Run the strongest open-source LLM model: Llama3 70B with just a single 4GB GPU!
The strongest open source LLM model Llama3 has been released, some followers have asked if AirLLM can support running Llama3 70B locally with 4GB of VRAM. The answer is YES. Here we go.
Moreover, how does Llama3’s performance compare to GPT-4? What’s the key cutting-edge technology Llama3 use to become so powerful? Does Llama3’s breakthrough mean that open-source models have officially begun to surpass closed-source ones? Today we’ll also give our interpretation.
How to run Llama3 70B on a single GPU with just 4GB memory GPU
The model architecture of Llama3 has not changed, so AirLLM actually already naturally supports running Llama3 70B perfectly! It can even run on a MacBook.
First, install AirLLM:
pip install airllm
Then all you need is a few lines of code:
from airllm import AutoModel
MAX_LENGTH = 128
model = AutoModel.from_pretrained("v2ray/Llama-3-70B")
input_text = [
'What is the capital of United States?'
]
input_tokens = model.tokenizer(input_text,
return_tensors="pt",
return_attention_mask=False,
truncation=True,
max_length=MAX_LENGTH,
padding=False)
generation_output = model.generate(
input_tokens['input_ids'].cuda(),
max_new_tokens=20,
use_cache=True,
return_dict_in_generate=True)
output = model.tokenizer.decode(generation_output.sequences[0])
print(output)
See more details from our GitHub repo here.

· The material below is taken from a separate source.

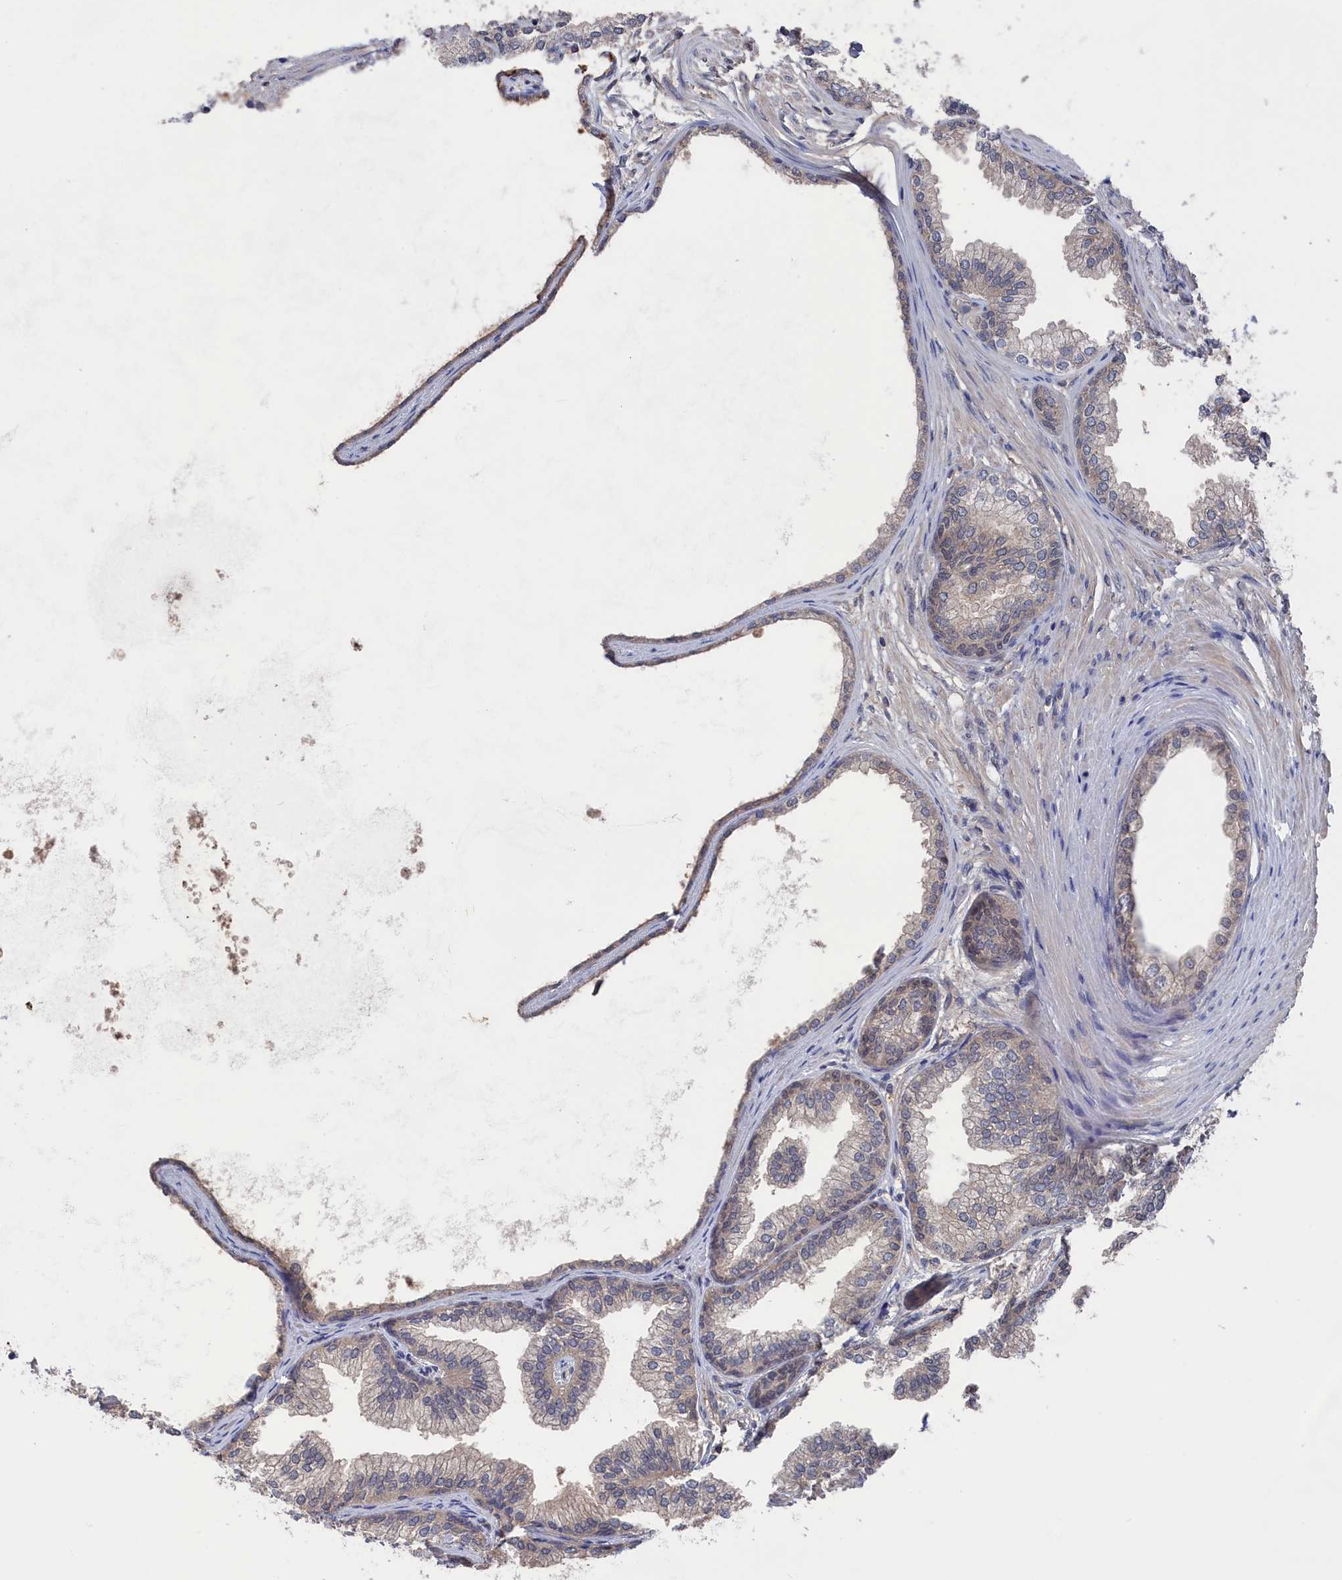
{"staining": {"intensity": "weak", "quantity": "25%-75%", "location": "cytoplasmic/membranous"}, "tissue": "prostate", "cell_type": "Glandular cells", "image_type": "normal", "snomed": [{"axis": "morphology", "description": "Normal tissue, NOS"}, {"axis": "topography", "description": "Prostate"}], "caption": "Protein expression analysis of benign human prostate reveals weak cytoplasmic/membranous positivity in about 25%-75% of glandular cells. Ihc stains the protein of interest in brown and the nuclei are stained blue.", "gene": "NUTF2", "patient": {"sex": "male", "age": 76}}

Please note: it’s not designed for real-time interactive scenarios like chatting, more suitable for data processing and other offline asynchronous scenarios.
How does it compare to GPT4?
According to official evaluation data and the latest lmsys leaderboard, Llama3 70B is very close to GPT4 and Claude3 Opus.
Official evaluation results:
lmsys leaderboard results:
Of course, it would be more reasonable to compare the similarly sized 400B models with GPT4 and Claude3 Opus:
Llama3 400B is already very close to the strongest versions of GPT4 and Claude3, and it’s still being trained.
What is the core improvement in Llama3?
The architecture of Llama3 hasn’t changed; there are some technical improvements in the training methods, such as model alignment training based on DPO.
DPO has basically become a standard go-to training approach fro all the top-ranking large models on all the leaderboards — it simply works! We’ve previously written articles introducing DPO in detail, with all the code open-sourced here.
**Of course, Llama3’s main key secret source is all about in the massive increase in the quantity and quality of its training data. **From Llama2’s 2T, it increased to 15T! AI is all about data!
The improvement in data is not just in quantity, but quality as well. Meta did a huge amount of data quality filtering, deduplication, etc. And a lot of it was based on using large models like Llama2 to filter and select the data.
Please note: This 15T is after strict filtering and cleaning. Before filtering, it may have been over 100T.
The core of training an AI model is data. To train a good AI model, it’s not about having lots of fancy training techniques, but doing the fundamental work solidly and meticulously. Especially the non-sexy, dirty, tedious work of data quality — this is actually critically important.
I’ve always rated Meta AI’s capabilities highly. From the early days of discriminative AI with transformers, Meta AI has been known for its solid data processing foundation, producing many classic models that topped the SOTA for a long time, such as Roberta and Roberta XLM, which were our go-to models for a long time.
Does Llama3’s success herald the rise of open-source models??
The battle between open-source and closed-source may be far from over. There’s still a lot of drama to come.
Regardless of open or closed source, training large models has become a game of burning cash. The 15T of data and 400B model are not things that small players can afford. I think within the next six months, many small companies working on large models will disappear.
When it comes to the burning cash competition, what it’s really about is the long-term ability and efficiency of monetizing your investment. In fact, to this day there are still very few real monetized applications of AI LLMs. It’s hard to say who can sustain their investment, and in what ways.
From a purely technical perspective, we have always believed that an open culture is crucial for AI. The rapid development of AI in recent years could not have happened without the open and sharing culture of the AI community. This is true even within a company; whether it can maintain an open and shared environment, and continuously engage in transparent and open exchanges of ideas, is key to its AI development. A company that is very closed off to the outside world is likely also not very open and transparent internally, which will sooner or later hinder the rapid development of its AI technology, as well as prevent it from truly building a first-class team.